Stock in the second and third highest-paid Flames — Igor Kravchuk and Phil Housley, both at $2.5 million US — also tanked like dot-com plays.
The Oilers, on the other hand, flourished under a new GM, Kevin Lowe, and a new coach, Craig MacTavish.
The Oilers also boast a marquee player in Doug Weight while the Flames haven’t had a showstopper since Theoren Fleury took the money and fled to the New York Rangers.
LaForge says his team, which has made the playoffs six straight seasons, will show a slight profit and will have the luxury of budgeting for a higher payroll. But it remains to be seen whether he can retain the heart and soul of the team —Weight, a $4.3-million US commodity who may command about $6 million US on the free-agent market.
Thanks to last year’s successful Flames Forever campaign, Calgary outdrew the Oilers the past season with an average attendance of 16,623, including 17 sellouts, at the 17,139-seat Pengrowth Saddledome. Edmonton averaged 15,130 at 17,100-seat Skyreach during the regular season and then sold out all three playoff games.
LaForge is confident the Oilers will reach its goal of 15,000 season tickets by targeting 2,000 extra season tickets through packages of four season tickets to each of 500 businesses.
He emphasizes that having proven winners like Lowe and MacTavish, cornerstones from Stanley Cups past, at the reins enhances the marketing of the Oilers.
“It gives the whole organization credibility and respect,” he says.
On the other hand, in Calgary, Lanny McDonald, the last link to the 1989 Stanley Cup team and the most popular Flame in history, abruptly resigned after several years as vice-president of corporate relations.

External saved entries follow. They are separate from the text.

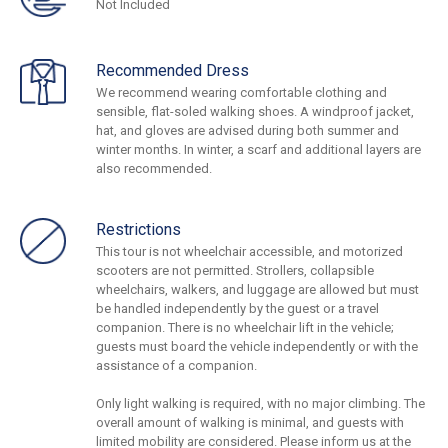
Not Included
Recommended Dress
We recommend wearing comfortable clothing and
sensible, flat-soled walking shoes. A windproof jacket,
hat, and gloves are advised during both summer and
winter months. In winter, a scarf and additional layers are
also recommended.
Restrictions
This tour is not wheelchair accessible, and motorized
scooters are not permitted. Strollers, collapsible
wheelchairs, walkers, and luggage are allowed but must
be handled independently by the guest or a travel
companion. There is no wheelchair lift in the vehicle;
guests must board the vehicle independently or with the
assistance of a companion.
Only light walking is required, with no major climbing. The
overall amount of walking is minimal, and guests with
limited mobility are considered. Please inform us at the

The Flames’ ticket campaign, to be unveiled in the near future, will be relatively conservative to reflect the sombre mood of the fans.

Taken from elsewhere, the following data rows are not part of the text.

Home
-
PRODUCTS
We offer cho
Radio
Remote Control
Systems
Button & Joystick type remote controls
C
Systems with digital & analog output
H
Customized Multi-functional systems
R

“We have good solid supporters who care about the team, are passionate and want us to succeed,” says Bremner.
“They feel let down. So we’re not going to have a slick marketing campaign with smart phrases. It’ll be a grass-roots message, like saying: ‘We’re rolling up our sleeves and we plan to get the job done.’ ”
What is difficult for the ownership groups in the cities to accept is the fact that even a winning team and the best marketing may not be enough to sustain the teams in the long term. Two of the Flames’ owners, Ron Joyce and Dr. Grant Bartlett, have already bailed, selling their 21-per-cent stake to the remaining seven owners during the past season.

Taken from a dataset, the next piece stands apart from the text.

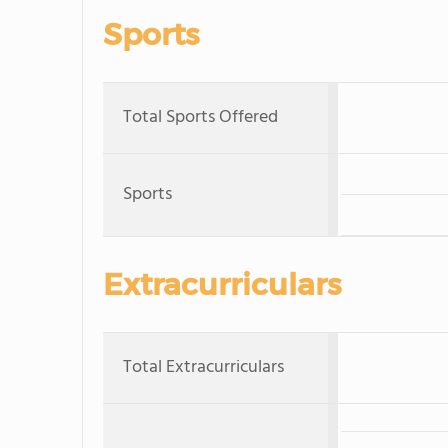
Sports
Total Sports Offered
Sports
Extracurriculars
Total Extracurriculars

The Oilers are owned by 37 partners, who bought the team last year from Peter Pocklington for $75 million US.
The survival of the Alberta franchises and other small-market Canadian teams will ultimately be determined not by the strength of a power play but that of the floundering Canadian dollar and a favourable Collective Bargain Agreement when the current one expires in 2004.
“We need a better labour agreement, one that will allow all NHL teams to break even,” says LaForge. “And we were banking on paying $1.46 (per U.S. dollar) this year and ended up paying $1.57. I’m optimistic. I think it’s going back to $1.46.”
If the dollar were at par to the U.S. dollar, both teams would have made substantial profits and had cash to sign one or two free-agent superstars.
“We’re always searching for new and creative ways to generate more revenue,” says Bremner.
The teams are negotiating with Alberta Lotteries to receive licensing fees from betting on NHL games. “We’re cautiously optimistic on that one,” says Bremner. The Alberta teams are also banking on generating additional revenue from pay-per-view telecasts of their games.
While raving about Edmonton fans, LaForge wouldn’t compare the Calgary market, saying: “I’m not going there.”
Says Bremner: “I don’t think there’s much difference. The fans demand and expect their teams to perform at a certain level. I have great respect for the Oilers. They’re worthy competitors and great business partners.”